The blackouts highlight the fact that DNS failure can render the network beneath it inaccessible -- even if all the other pieces are in place and are otherwise functioning properly.
The outages also open Microsoft up to criticism by those who claim that basic networking tactics could have prevented hackers from bringing down the entire DNS system, or at least could have made their task considerably more difficult.
The company was criticized, for instance, when it was discovered that all four of its DNS servers are on the same network.
"Whatever the cause, all the [DNS machines] are sitting in the same place in one room. That's generally considered to be bad practice when you're aiming for reliability," said Steve Hotz, CTO of UltaDNS, a San Mateo, Calif.-based company that provides outsourced DNS services.
Microsoft's DNS servers merely point Web traffic in the direction of its pages, but having all four of them on the same network makes those pages more susceptible to crippling.

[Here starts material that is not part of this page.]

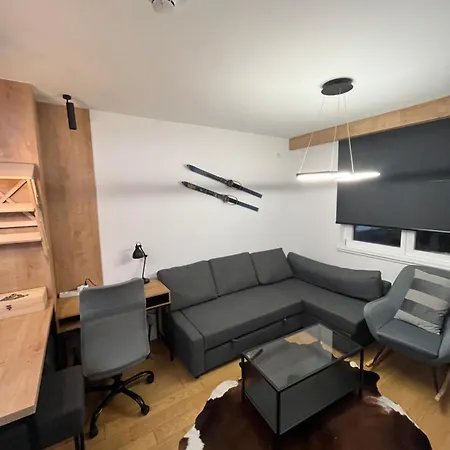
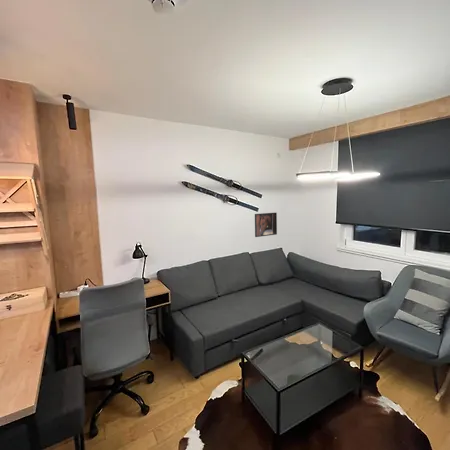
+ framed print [254,212,278,238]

If DNS servers were spread out, hackers would have to attack each server individually, making their task all the more challenging.
DNS failures due to DoS attacks inevitably result in lost customers and lost revenue. What is worse is that DNS failure is a problem most companies don't think much about until they are confronted with it, Hotz said.
"If you're a security guy, DNS is an important thing to protect because it's a single point of failure," said Tom Shaw, chief engineer at OITC, a Melbourne Beach Fla.-based systems engineering and consulting company.
Analysts said that DNS is simple and straightforward and that it does what it is supposed to do.
"The actual problem isn't so much with DNS itself, the problem is with managing it," said Michael Hoch, an analyst at Aberdeen Group, in Boston.
For instance, if a technician types one dot out of place when entering a DNS address, the visitors looking to reach that Web site can be routed to an address that doesn't exist.
Keynote Systems, a San Mateo, Calif.-based company that measures Internet performance, lists address inconsistencies as the second-most frequent reason for connection failures; the first is a connection timing out while a machine waits for a response.
"If you're a Web site trying to provide 99.999 percent uptime, DNS becomes very important," Aberdeen's Hoch said. "It's going to take more and more time to manage DNS, and it's going to take more resources."